As real estate investment trusts, Vornado and SL Green are limited in how they can negotiate rent resets, but some landlords and tenants have gotten creative. Janice Mac Avoy, a partner in Fried Frank’s real estate litigation department, said appraisals based on the fair market value of the land can make it more difficult for the tenant to secure financing, given the threat of an unknown and potentially massive rent hike.

She said landlords and tenants have turned to alternatives in recent years, including flat percentage increases, as well as those based on CPI and gross revenue. She expects the current market uncertainty to drive more parties to try these and other models for new ground leases and when negotiating renewals.

“A smart landlord who is looking at the long term is going to realize there is something in it for them to agree to modify those provisions,” she said, noting that the financial survival of the tenant is often in the land owner’s best interest.

Inflation woes 

To protect tenants against inflation, land owners can cap rent increases that are based on CPI. But most private owners do not favor such limits, said David Eyzenberg, president of Eyzenberg & Company, an investment bank that advises land owners on ground lease structures and raises capital for leasehold and leased fee transactions.

“It would be stupid to start with caps today,” he said, noting that owners would lose out if inflation exceeded them.

Sometimes owners will offer a compromise where the first few years of rent increases are uncapped, followed by a period when they have ceilings or a shorter time frame between rent resets.

Rokeach thinks land owners and lessees may increasingly look to a building’s gross revenue to determine ground rent, though he acknowledged that the model comes with its own challenges.
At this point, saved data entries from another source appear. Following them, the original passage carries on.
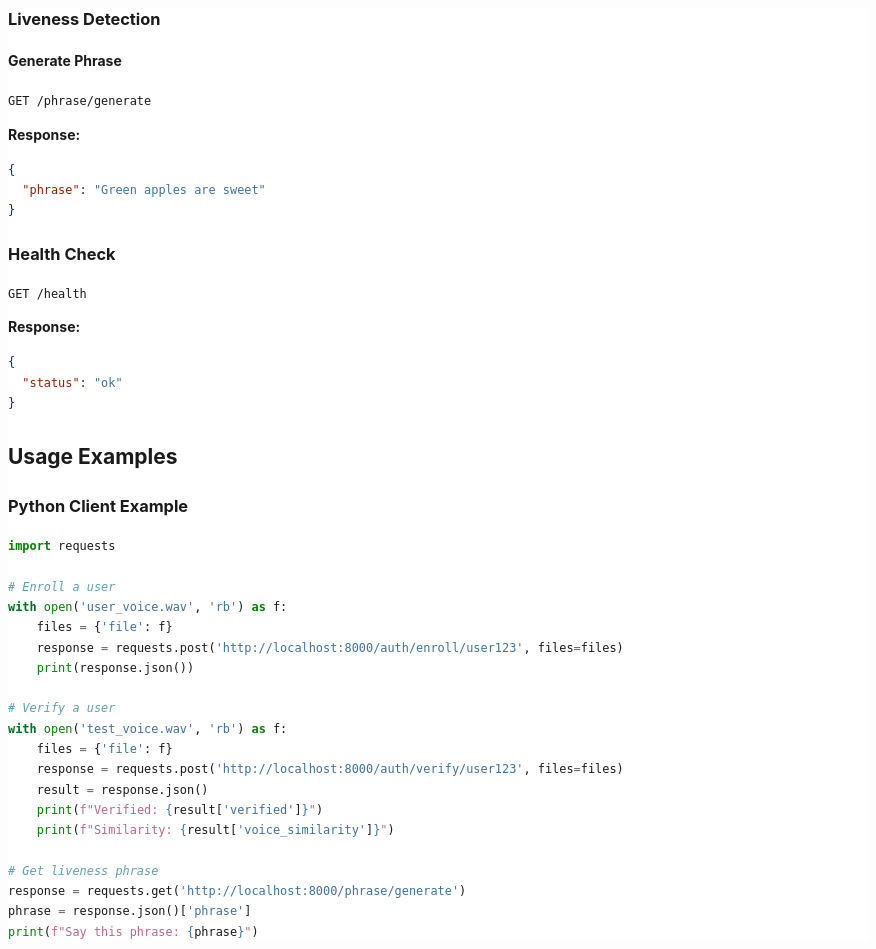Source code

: ### Liveness Detection

#### Generate Phrase
```http
GET /phrase/generate
```

**Response:**
```json
{
  "phrase": "Green apples are sweet"
}
```

### Health Check
```http
GET /health
```

**Response:**
```json
{
  "status": "ok"
}
```

## Usage Examples

### Python Client Example

```python
import requests

# Enroll a user
with open('user_voice.wav', 'rb') as f:
    files = {'file': f}
    response = requests.post('http://localhost:8000/auth/enroll/user123', files=files)
    print(response.json())

# Verify a user
with open('test_voice.wav', 'rb') as f:
    files = {'file': f}
    response = requests.post('http://localhost:8000/auth/verify/user123', files=files)
    result = response.json()
    print(f"Verified: {result['verified']}")
    print(f"Similarity: {result['voice_similarity']}")

# Get liveness phrase
response = requests.get('http://localhost:8000/phrase/generate')
phrase = response.json()['phrase']
print(f"Say this phrase: {phrase}")
```
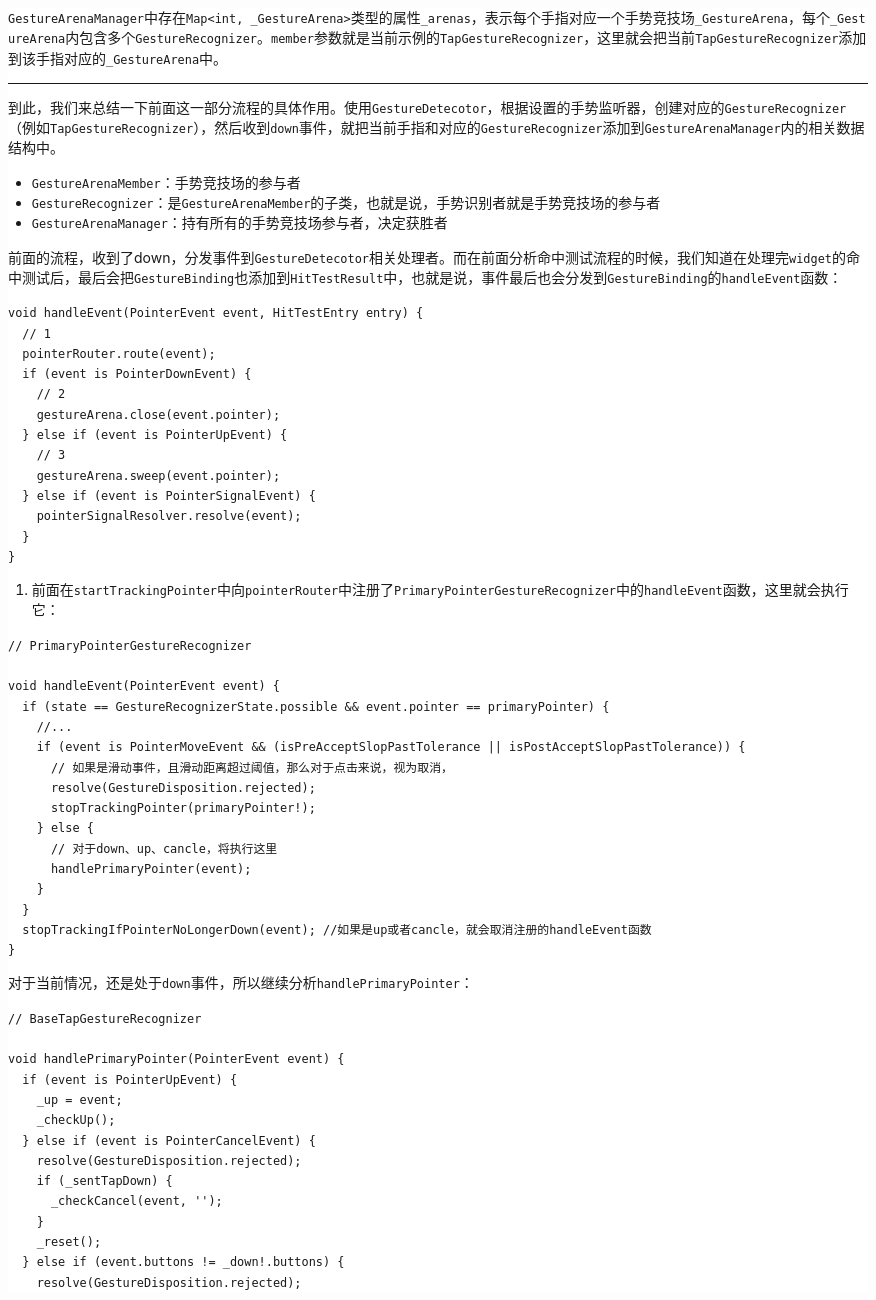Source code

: `GestureArenaManager`中存在`Map<int, _GestureArena>`类型的属性`_arenas`，表示每个手指对应一个手势竞技场`_GestureArena`，每个`_GestureArena`内包含多个`GestureRecognizer`。`member`参数就是当前示例的`TapGestureRecognizer`，这里就会把当前`TapGestureRecognizer`添加到该手指对应的`_GestureArena`中。

---------------
到此，我们来总结一下前面这一部分流程的具体作用。使用`GestureDetecotor`，根据设置的手势监听器，创建对应的`GestureRecognizer`（例如`TapGestureRecognizer`），然后收到`down`事件，就把当前手指和对应的`GestureRecognizer`添加到`GestureArenaManager`内的相关数据结构中。

* `GestureArenaMember`：手势竞技场的参与者
* `GestureRecognizer`：是`GestureArenaMember`的子类，也就是说，手势识别者就是手势竞技场的参与者
* `GestureArenaManager`：持有所有的手势竞技场参与者，决定获胜者

前面的流程，收到了down，分发事件到`GestureDetecotor`相关处理者。而在前面分析命中测试流程的时候，我们知道在处理完`widget`的命中测试后，最后会把`GestureBinding`也添加到`HitTestResult`中，也就是说，事件最后也会分发到`GestureBinding`的`handleEvent`函数：
```
void handleEvent(PointerEvent event, HitTestEntry entry) {
  // 1
  pointerRouter.route(event);
  if (event is PointerDownEvent) {
    // 2
    gestureArena.close(event.pointer);
  } else if (event is PointerUpEvent) {
    // 3
    gestureArena.sweep(event.pointer);
  } else if (event is PointerSignalEvent) {
    pointerSignalResolver.resolve(event);
  }
}
```
1. 前面在`startTrackingPointer`中向`pointerRouter`中注册了`PrimaryPointerGestureRecognizer`中的`handleEvent`函数，这里就会执行它：
```
// PrimaryPointerGestureRecognizer

void handleEvent(PointerEvent event) {
  if (state == GestureRecognizerState.possible && event.pointer == primaryPointer) {
    //...
    if (event is PointerMoveEvent && (isPreAcceptSlopPastTolerance || isPostAcceptSlopPastTolerance)) {
      // 如果是滑动事件，且滑动距离超过阈值，那么对于点击来说，视为取消，
      resolve(GestureDisposition.rejected);
      stopTrackingPointer(primaryPointer!);
    } else {
      // 对于down、up、cancle，将执行这里
      handlePrimaryPointer(event);
    }
  }
  stopTrackingIfPointerNoLongerDown(event); //如果是up或者cancle，就会取消注册的handleEvent函数
}
```
对于当前情况，还是处于`down`事件，所以继续分析`handlePrimaryPointer`：
```
// BaseTapGestureRecognizer

void handlePrimaryPointer(PointerEvent event) {
  if (event is PointerUpEvent) {
    _up = event;
    _checkUp();
  } else if (event is PointerCancelEvent) {
    resolve(GestureDisposition.rejected);
    if (_sentTapDown) {
      _checkCancel(event, '');
    }
    _reset();
  } else if (event.buttons != _down!.buttons) {
    resolve(GestureDisposition.rejected);
```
During a down market — during the pandemic, office and retail tenants struggled to pay rent and vacancy rates soared — basing rent on gross revenue could spell disaster for a landlord. Owners also sometimes suspect tenants will find ways to exclude certain income from revenue totals to drive down the ground rent, he said.

Stein echoed this concern, saying a ground lessee could artificially lower the rent levels for its subtenants. He did not dismiss the model entirely, however.

“It is something that has a ring of fairness to it,” Stein said. “You are protecting the tenant from an uneconomical situation.”

Eyzenberg said that model gets away from the purpose of a ground lease: to economically separate the land itself from whatever asset is developed atop it.

Stein said the expectations and standards for ground lease deals change “glacially,” so it will likely take time for ground leases to reflect today’s market turbulence. Bob Knakal, chair of New York investment sales for JLL Capital Markets, said the agreements will still need to rely on historical data and projections on where the market is headed.

“Ground leases are typically for 99 years,” Knakal said. “You can’t base a 99-year deal on one moment in time.”